Епископ, наконец, поднялся. Высокий и тощий, затянутый в строгую черноту. Белел только воротник да крест на длинной цепочке: консерваторы от церкви не изменили старому Богу, но после эпидемии внесли коррективы в символику. Теперь вместо гвоздей ладони и стопы Спасителя калечило пламя.
«Огонь пришел Я низвести на землю, и как желал бы, чтобы он уже возгорелся…»
Генрих быстро облизал сухие губы и сцепил пальцы. Руки от запястья до локтя пронизало болезненной иглой, послышался короткий и сухой треск, словно рядом надвое переломили ветку.
Дьюла остановился напротив, держа под мышкой бордовую папку. Крылья носа шевелились, точно епископ принюхивался.
— Благословите, ваше высочество, — проговорил он, глядя на кронпринца и сквозь него. Пустота в глазах казалась бездонной и влажной. Дрожа от омерзения, Генрих быстро перекрестил воздух.
— Благодарю, — кротко ответил епископ и, уже взявшись за бронзовую ручку, заметил: — У вас сильно трясутся руки. Будет лучше, если вы станете вести более подобающий Спасителю образ жизни.
Затем выскользнул в искусственную белизну.
Генрих снова лизнул иссушенные губы. Противная слабость накатила внезапно, и он, боясь показаться дрожащим и жалким, тяжело опустился — почти упал, — в освободившееся кресло.
— Я не предлагал вам сесть, — сквозь мигренозную пульсацию послышался голос отца.
— Разумеется, — ответил Генрих, выправляя осанку. — Вы предложили его преосвященству.
— У нас был долгий и содержательный разговор, касающийся вас в том числе.
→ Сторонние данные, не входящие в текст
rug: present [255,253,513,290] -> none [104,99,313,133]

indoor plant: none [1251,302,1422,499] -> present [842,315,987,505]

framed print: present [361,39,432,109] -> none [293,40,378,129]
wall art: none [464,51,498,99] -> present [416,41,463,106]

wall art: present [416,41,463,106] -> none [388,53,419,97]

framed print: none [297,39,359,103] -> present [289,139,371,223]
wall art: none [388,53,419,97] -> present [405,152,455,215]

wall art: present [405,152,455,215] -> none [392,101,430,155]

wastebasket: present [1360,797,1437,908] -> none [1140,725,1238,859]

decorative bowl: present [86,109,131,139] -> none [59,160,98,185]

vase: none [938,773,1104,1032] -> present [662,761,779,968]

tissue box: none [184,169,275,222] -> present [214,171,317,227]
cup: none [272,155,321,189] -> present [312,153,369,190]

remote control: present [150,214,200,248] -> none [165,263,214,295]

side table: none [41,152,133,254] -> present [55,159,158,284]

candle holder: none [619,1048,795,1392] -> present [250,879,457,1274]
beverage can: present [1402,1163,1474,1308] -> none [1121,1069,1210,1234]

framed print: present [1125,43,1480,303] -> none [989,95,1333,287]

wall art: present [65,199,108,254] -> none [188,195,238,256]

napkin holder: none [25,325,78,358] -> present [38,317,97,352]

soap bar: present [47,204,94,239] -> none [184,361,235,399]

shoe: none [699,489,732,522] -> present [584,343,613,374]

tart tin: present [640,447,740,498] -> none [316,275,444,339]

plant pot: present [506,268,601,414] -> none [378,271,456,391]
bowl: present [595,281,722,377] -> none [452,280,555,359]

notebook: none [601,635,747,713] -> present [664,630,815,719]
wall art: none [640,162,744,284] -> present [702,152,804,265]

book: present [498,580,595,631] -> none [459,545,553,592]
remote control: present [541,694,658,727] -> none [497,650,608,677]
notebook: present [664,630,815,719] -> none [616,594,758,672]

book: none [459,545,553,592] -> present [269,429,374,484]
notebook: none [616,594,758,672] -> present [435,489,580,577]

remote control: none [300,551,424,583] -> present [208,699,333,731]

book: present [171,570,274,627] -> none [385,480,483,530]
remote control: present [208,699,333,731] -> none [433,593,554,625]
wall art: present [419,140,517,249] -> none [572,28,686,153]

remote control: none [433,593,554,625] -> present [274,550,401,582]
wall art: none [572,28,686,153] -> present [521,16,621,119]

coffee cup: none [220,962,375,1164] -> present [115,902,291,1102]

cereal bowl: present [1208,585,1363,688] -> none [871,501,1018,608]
— Нисколько не сомневаюсь. И предпочел бы, чтобы разговор велся в моем присутствии, а не за моей спиной.
Их взгляды, наконец, скрестились.
У кайзера серые пронзительные глаза под тяжелыми веками, зачастую флегматично прикрытые, совсем не похожие на беспокойно живые глаза Генриха, унаследованные им от матери. Порой казалось, отец мстит за эту непохожесть: единственный сын и преемник Авьенского престола перенял не коренастую основательность гиперстеника, а тонкокостное телосложение императрицы. Портрет Марии Стефании Эттингенской — единственно овальный предмет в этом правильно-квадратном мирке — висел на противоположной стене, куда почти не падали солнечные лучи, и оттого сама императрица — загадочно-улыбчивая, воздушная, вся в блестках и атласе, — казалась волшебным видением из чужого и недостижимого мира.
Под сердцем заскреблась сосущая тоска, и Генрих отвел взгляд. Разлуки с матерью давались тяжелее, чем встречи с отцом. Еще одна изощренная пытка, к которой никак не привыкнуть.
— Я настаивал, — заговорил Генрих, глядя мимо его величества, на бронзовое пресс-папье в виде задремавшего льва, — и продолжаю настаивать, что закрытие больниц и школ для бедняков недопустимо. Просвещение — вот, что спасет Авьен. Нужно поощрять изобретателей и рабочих, вкладываться в науку и медицину, а не в изжившие себя дедовские суеверия.